» **Task A**
Please copy the stretch of the BERT pruning thread from "prune.remove(child,'bias')" through "enable pruning research." word for word.
» **Task B**
In the BERT pruning thread, what method does the reply say to call to save space by putting a sparse tensor into coordinate representation?

» **Page extract**
---
Weight Pruning on BERT

Hello, I used torch.nn.utils.prune to apply weight pruning on BERT. It generates sparse matrices as expected. However, the model’s size doesn’t decrease and the inference speed doesn’t increase? How can I speed up after pruning and actually compress the model’s size? Thank you!

BERT_QA = BertForQuestionAnswering.from_pretrained('bert-large-uncased-whole-word-masking-finetuned-squad')
for child in BERT_QA.modules():
    if isinstance(child, nn.Linear):
        prune.l1_unstructured(child, name='weight', amount=0.2)
        prune.l1_unstructured(child, name='bias', amount=0.2)
        prune.remove(child, 'weight')
        prune.remove(child,'bias') 
1 Like

The point of PyTorch pruning, at the moment, is not necessarily to guarantee inference time speedups or memory savings. It’s more of an experimental feature to enable pruning research.

In any case, answers to questions similar to yours were given here and here.

TL;DR: You can save space by calling .to_sparse() which brings your sparse tensor into coordinate representation. You cannot expect any inference speedups unless you use a custom sparse matrix algebra library to power your computation. torch.sparse is still a work in progress for now. Otherwise, for now, you’ll just be doing the same number of operations as you did before pruning, only now with a bunch of entries equal to zero in your tensors.

1 Like

Hello Michela,
sorry to reopen this thread.
Is there any update in applying pruning and reducing inference time in doing so? If not, which library you would recommend to perform this computations in an efficient manner?

Thanks!

Best, Andreas

2 Likes
---
» **Raw records**

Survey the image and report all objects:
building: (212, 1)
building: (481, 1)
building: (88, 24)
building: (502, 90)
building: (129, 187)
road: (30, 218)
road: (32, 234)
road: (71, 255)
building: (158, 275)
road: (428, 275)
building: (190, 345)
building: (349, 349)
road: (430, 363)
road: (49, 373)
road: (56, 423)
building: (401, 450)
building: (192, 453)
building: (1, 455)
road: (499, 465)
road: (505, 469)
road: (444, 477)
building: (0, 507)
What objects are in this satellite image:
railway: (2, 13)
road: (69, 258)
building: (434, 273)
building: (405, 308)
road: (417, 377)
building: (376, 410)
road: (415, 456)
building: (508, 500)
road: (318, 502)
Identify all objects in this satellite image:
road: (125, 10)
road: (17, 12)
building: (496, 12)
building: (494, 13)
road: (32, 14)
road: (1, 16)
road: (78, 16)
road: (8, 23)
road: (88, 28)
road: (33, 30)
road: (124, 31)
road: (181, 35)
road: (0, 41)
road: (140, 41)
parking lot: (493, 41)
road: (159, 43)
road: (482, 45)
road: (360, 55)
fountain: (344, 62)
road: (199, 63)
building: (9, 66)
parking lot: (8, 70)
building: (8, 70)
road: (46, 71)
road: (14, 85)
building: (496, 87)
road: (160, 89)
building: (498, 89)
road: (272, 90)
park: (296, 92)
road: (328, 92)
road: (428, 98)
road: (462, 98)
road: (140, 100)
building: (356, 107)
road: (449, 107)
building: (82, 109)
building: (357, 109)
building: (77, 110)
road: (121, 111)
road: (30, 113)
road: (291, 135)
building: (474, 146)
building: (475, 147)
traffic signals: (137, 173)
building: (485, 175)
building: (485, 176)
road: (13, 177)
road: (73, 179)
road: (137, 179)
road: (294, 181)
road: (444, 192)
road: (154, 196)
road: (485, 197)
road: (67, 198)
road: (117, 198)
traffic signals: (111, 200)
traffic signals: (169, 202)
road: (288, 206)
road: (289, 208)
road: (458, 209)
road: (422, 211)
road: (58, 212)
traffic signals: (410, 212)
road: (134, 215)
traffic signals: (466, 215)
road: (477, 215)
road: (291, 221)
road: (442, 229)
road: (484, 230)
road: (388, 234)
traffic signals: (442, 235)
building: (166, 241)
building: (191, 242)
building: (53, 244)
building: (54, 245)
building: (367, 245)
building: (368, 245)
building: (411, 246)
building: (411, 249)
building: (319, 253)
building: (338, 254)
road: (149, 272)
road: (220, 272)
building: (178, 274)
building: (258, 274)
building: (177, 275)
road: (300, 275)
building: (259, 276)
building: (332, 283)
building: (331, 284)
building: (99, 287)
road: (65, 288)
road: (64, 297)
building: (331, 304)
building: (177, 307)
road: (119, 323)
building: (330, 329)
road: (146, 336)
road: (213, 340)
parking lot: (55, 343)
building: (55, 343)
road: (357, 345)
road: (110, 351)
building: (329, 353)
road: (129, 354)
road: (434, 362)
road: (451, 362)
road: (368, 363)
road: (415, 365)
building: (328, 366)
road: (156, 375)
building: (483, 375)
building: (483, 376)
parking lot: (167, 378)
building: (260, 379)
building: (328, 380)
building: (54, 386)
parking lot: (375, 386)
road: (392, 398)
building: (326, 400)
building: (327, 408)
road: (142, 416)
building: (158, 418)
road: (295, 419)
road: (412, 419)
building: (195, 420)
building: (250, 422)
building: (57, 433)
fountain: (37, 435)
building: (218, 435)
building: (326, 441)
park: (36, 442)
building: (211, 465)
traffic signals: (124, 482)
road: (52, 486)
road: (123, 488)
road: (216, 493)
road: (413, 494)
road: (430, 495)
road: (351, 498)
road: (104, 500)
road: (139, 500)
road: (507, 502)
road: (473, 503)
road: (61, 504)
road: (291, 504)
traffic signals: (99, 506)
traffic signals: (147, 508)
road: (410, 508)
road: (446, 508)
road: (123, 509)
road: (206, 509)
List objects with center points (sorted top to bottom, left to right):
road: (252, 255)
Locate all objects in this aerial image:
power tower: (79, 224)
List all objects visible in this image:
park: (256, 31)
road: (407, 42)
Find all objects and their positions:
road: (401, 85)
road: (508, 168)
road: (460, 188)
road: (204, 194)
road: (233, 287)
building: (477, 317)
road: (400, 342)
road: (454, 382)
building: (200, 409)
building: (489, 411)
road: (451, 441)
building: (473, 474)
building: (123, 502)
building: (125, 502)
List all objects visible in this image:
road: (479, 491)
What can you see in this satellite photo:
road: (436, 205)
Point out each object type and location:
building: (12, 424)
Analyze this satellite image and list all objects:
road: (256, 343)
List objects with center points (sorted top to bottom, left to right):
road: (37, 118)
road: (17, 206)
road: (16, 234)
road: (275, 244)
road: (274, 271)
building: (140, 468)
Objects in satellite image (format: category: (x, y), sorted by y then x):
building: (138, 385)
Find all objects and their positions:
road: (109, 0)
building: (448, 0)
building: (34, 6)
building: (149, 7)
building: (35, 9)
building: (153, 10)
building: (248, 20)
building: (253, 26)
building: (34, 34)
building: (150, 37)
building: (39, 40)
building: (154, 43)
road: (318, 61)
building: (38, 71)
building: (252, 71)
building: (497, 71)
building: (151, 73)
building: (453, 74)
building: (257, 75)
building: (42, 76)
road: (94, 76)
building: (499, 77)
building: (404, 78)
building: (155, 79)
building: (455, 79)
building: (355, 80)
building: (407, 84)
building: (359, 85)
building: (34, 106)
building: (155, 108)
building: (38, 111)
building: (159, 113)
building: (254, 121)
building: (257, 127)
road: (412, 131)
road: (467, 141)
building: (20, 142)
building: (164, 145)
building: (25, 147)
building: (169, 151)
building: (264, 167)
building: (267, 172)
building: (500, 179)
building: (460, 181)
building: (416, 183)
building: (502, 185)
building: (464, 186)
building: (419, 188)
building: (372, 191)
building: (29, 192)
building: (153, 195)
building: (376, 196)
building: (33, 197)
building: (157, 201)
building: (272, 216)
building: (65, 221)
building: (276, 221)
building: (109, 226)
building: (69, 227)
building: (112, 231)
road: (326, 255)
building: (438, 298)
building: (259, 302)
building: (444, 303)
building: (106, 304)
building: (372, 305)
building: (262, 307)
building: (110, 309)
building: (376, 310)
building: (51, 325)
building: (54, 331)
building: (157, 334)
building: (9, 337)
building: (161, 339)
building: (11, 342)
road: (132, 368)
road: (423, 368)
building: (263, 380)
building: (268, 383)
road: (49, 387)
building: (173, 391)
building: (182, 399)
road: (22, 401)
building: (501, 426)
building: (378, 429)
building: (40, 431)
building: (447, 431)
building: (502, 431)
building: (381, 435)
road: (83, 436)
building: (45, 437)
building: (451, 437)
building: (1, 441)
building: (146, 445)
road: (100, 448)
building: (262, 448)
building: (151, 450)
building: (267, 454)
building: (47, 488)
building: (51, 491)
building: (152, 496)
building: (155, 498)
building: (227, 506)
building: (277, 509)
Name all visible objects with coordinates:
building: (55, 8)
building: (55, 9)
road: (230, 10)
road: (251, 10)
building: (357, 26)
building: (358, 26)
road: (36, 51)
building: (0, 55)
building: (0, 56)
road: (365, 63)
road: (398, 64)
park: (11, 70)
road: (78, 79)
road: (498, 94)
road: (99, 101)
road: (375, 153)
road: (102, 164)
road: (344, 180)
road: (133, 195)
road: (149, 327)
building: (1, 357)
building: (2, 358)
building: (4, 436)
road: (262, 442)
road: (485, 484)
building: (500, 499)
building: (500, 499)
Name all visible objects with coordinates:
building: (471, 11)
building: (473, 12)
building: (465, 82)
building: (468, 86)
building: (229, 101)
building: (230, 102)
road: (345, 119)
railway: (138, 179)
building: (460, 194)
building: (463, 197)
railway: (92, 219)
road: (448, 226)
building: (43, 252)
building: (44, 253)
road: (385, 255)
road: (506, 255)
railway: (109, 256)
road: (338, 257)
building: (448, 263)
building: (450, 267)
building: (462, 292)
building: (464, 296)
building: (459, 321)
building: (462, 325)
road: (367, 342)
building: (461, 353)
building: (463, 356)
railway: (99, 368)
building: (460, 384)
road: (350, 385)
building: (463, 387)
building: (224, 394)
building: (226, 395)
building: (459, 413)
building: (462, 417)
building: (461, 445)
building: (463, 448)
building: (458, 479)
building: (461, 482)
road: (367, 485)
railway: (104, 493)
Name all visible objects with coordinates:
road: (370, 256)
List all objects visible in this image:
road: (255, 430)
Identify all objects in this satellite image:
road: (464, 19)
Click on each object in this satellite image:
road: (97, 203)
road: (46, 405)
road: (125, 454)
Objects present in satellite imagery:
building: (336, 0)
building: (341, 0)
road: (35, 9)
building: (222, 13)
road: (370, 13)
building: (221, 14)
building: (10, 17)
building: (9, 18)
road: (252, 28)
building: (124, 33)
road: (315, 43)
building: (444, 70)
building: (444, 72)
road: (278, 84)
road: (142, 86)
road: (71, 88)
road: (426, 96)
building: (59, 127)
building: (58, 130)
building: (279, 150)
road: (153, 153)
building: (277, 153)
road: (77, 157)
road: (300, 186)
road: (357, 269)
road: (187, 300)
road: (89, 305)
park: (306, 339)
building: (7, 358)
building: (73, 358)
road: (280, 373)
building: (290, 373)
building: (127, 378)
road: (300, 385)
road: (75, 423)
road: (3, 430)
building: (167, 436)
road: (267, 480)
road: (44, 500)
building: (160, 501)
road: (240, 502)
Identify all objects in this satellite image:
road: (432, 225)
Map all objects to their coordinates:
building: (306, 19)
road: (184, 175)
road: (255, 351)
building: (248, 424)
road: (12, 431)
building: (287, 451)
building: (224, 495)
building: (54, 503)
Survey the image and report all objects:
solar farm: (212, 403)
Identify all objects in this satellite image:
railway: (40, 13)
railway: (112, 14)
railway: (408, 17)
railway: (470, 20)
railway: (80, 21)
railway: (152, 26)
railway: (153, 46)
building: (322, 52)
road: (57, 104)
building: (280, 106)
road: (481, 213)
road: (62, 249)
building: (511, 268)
---
» **Exercise result A**
prune.remove(child,'bias') 
1 Like

The point of PyTorch pruning, at the moment, is not necessarily to guarantee inference time speedups or memory savings. It’s more of an experimental feature to enable pruning research.

» **Exercise result B**
.to_sparse()